Lately I’ve been enjoying Richard Russo’s new novel “Everybody’s Fool”. I first encountered Russo’s work over twenty years ago, when I checked out a novel called “Nobody’s Fool” from the Edina library in Knox County, Missouri. I was delighted with the novel, a character-driven story of flawed but likable ne’er-do-well people in a languishing small town in upstate New York. I was reminded of Anne Tyler’s novels of eccentric inhabitants of Baltimore.
When “Nobody’s Fool” was published I was about forty years old. The main character in the novel is Sully, who was sixty during the events of the novel. To me at that time, Sully was an old man, and his exploits as recounted in the novel I saw as a sort of cautionary tale — I didn’t want to end up with such a fate!

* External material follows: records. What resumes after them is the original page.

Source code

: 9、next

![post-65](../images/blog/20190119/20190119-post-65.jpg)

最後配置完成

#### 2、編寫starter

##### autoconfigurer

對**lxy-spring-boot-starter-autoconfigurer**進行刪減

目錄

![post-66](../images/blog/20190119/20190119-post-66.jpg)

Now I’m sixty-two, while in Russo’s fictional universe Sully has only aged ten years. Sully at seventy is much the same as he was at forty, while I can only hope that during the intervening twenty years I’ve learned more than he has!
Richard Russo, like Raymond Chandler, Stephen King, Cormac McCarthy, and Elmore Leonard, is a master of writing true-to-life dialogue, a skill which is more difficult than it looks. I learned this years ago when I worked the overnight shift at a convenience store in Hannibal, Missouri. During the wee hours I would have these great conversations with down-and-out night folks, and the next morning I would try to transcribe the conversations and present them in my blog, an ancestor of this one. I would jot down brief notes after the customer left, but turning these notes into readable and concise written dialogue was not easy. But it was fun!
“Nobody’s Fool” was made into a movie starring Paul Newman back in the early nineties. It’s a good movie, but, as is true most of the time, not as good as the novel.